***** Ausgangstext *****
Junge Frau und alter Mann, das ist ein Thema, das mir sowieso auf die Nerven geht. Meist schreiben sich Männer ihre Fantasien von der Seele, hier ist eine Frau die Autorin, da bin ich eigentlich großzügiger. Verstehen kann ich trotzdem nicht, was diese wunderschöne junge Frau an dem alten Knacker findet, der sie wie ein lästiges Insekt behandelt. Der Film hat es mir auch nicht erklären können. Warum so viele alte Männer dieses Buch gelobt haben, verstehe ich allerdings gut. Es ist ja nicht nur gut geschrieben, es birgt auch ein Versprechen. Wahrscheinlich hoffen sie alle, dass eines schönen Tages auch ihnen so ein schönes blutjunges Ding verfällt. Und wenn es ihnen nicht verfällt, dass sie wenigstens davon profitieren, wenn ein anderer alter Mann in der glücklichen Situation ist.
***** Ausgangsmaterial *****
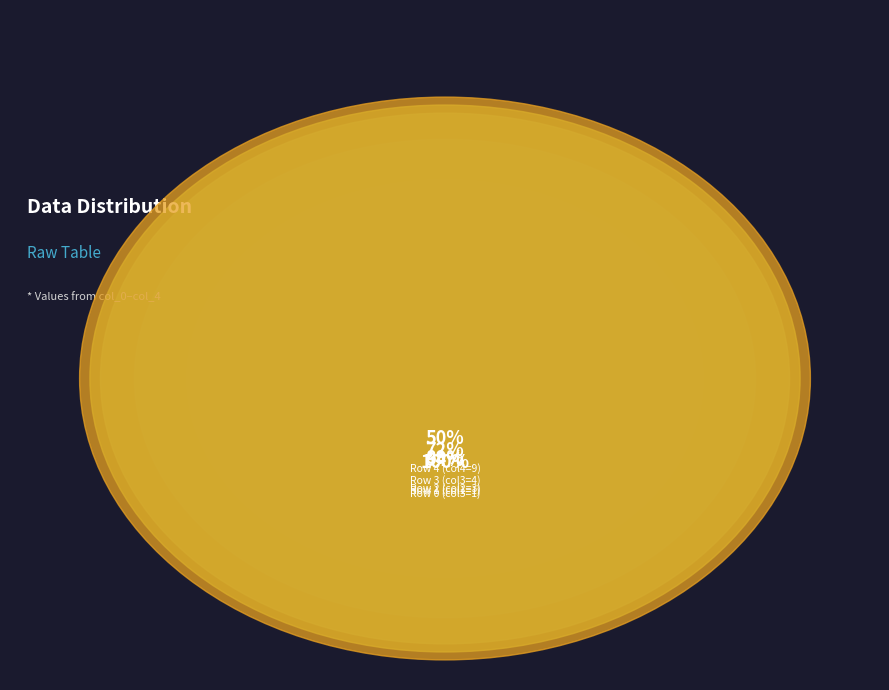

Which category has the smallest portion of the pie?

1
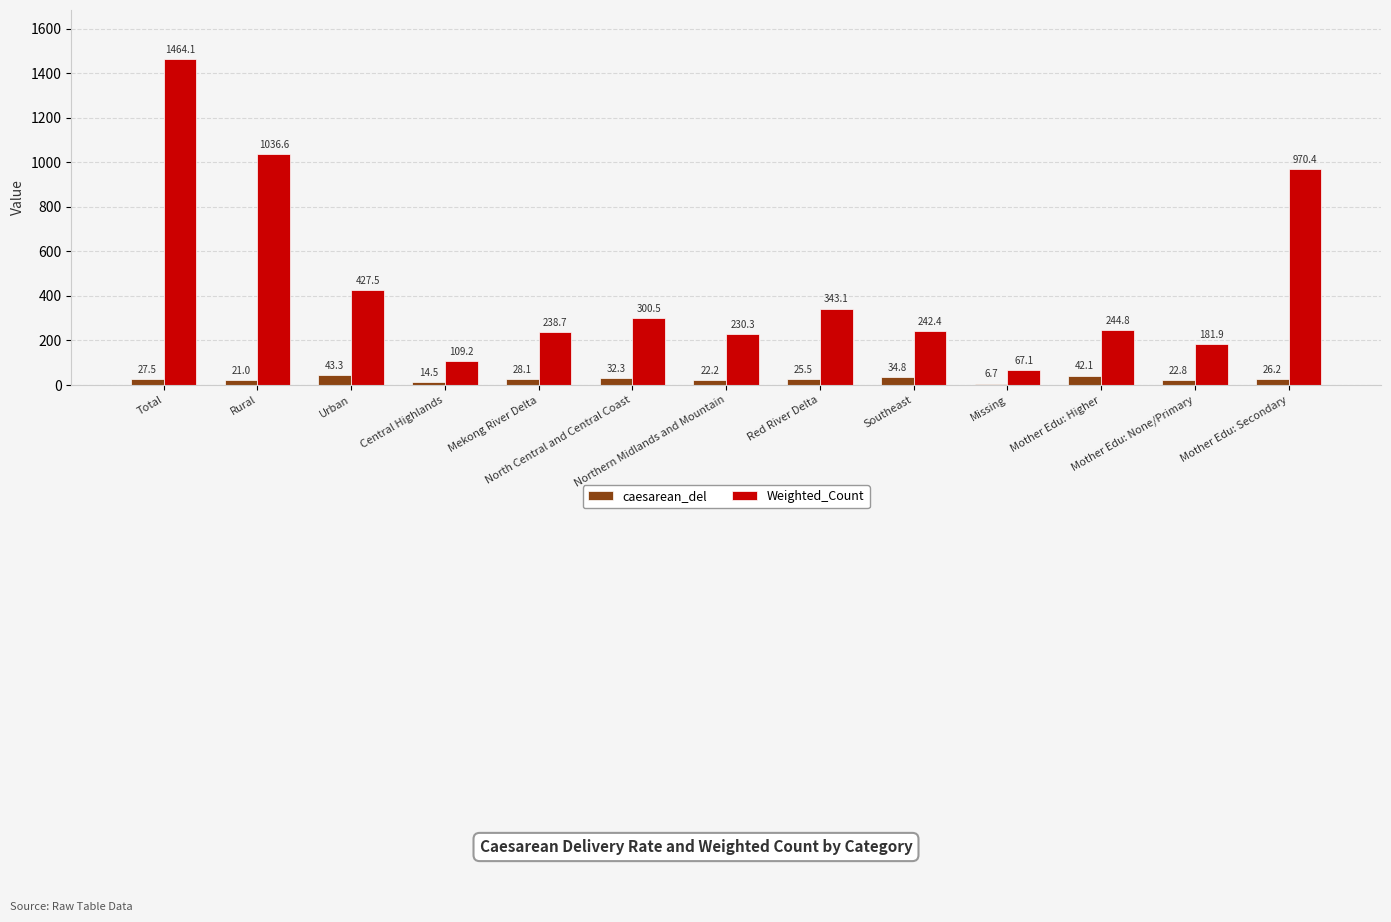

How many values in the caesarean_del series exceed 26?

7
*****
***** Ausgangsmaterial *****
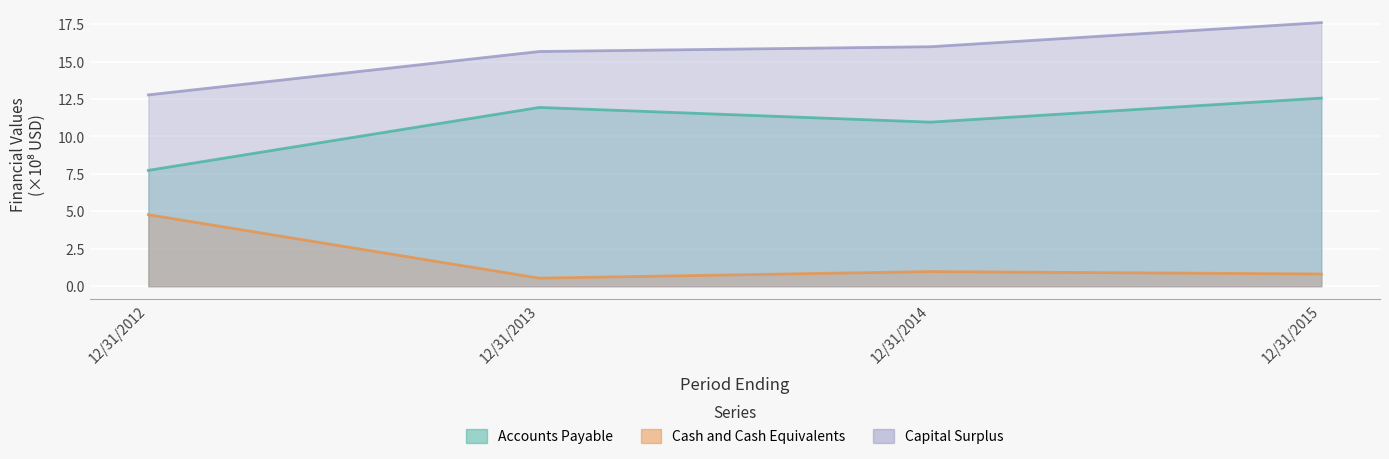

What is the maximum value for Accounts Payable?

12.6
*****
***** Ausgangsmaterial *****
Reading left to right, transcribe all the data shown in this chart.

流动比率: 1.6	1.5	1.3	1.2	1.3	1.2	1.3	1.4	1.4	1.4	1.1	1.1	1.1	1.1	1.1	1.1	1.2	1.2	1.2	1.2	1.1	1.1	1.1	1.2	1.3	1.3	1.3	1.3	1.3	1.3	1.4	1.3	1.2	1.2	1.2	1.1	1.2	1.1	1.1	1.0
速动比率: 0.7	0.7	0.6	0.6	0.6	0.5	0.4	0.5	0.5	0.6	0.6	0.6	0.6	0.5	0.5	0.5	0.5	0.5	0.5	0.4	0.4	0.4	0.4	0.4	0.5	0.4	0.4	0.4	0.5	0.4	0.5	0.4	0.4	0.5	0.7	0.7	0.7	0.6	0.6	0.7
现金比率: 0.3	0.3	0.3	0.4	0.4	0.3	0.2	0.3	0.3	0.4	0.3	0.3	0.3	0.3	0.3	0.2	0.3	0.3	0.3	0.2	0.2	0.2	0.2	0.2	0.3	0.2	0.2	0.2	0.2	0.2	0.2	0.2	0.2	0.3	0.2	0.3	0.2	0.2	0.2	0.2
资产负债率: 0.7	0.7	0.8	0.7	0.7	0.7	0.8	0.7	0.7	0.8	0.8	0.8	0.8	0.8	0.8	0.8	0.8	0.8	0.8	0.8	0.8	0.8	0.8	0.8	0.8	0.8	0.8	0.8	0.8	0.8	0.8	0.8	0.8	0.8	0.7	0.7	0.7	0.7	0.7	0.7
*****
Deine Aufgaben.
A: Schreib aus dem Text über das Buch und den Film die Stelle ab, die bei „Junge Frau und“ beginnt und bei „glücklichen Situation ist.“ endet.
B: Gib aus den Datensätzen nur die Zeilen wieder, die bei der Zeile mit „Which category has“ beginnen und bei der Zeile mit „How many values“ enden (beide eingeschlossen), und setz dabei „group“ an die Stelle von „category“. Alles andere bleibt gleich, die Bilder lässt du weg.

Lösungen je Aufgabe.
A:
Junge Frau und alter Mann, das ist ein Thema, das mir sowieso auf die Nerven geht. Meist schreiben sich Männer ihre Fantasien von der Seele, hier ist eine Frau die Autorin, da bin ich eigentlich großzügiger. Verstehen kann ich trotzdem nicht, was diese wunderschöne junge Frau an dem alten Knacker findet, der sie wie ein lästiges Insekt behandelt. Der Film hat es mir auch nicht erklären können. Warum so viele alte Männer dieses Buch gelobt haben, verstehe ich allerdings gut. Es ist ja nicht nur gut geschrieben, es birgt auch ein Versprechen. Wahrscheinlich hoffen sie alle, dass eines schönen Tages auch ihnen so ein schönes blutjunges Ding verfällt. Und wenn es ihnen nicht verfällt, dass sie wenigstens davon profitieren, wenn ein anderer alter Mann in der glücklichen Situation ist.

B:
Which group has the smallest portion of the pie?

1

How many values in the caesarean_del series exceed 26?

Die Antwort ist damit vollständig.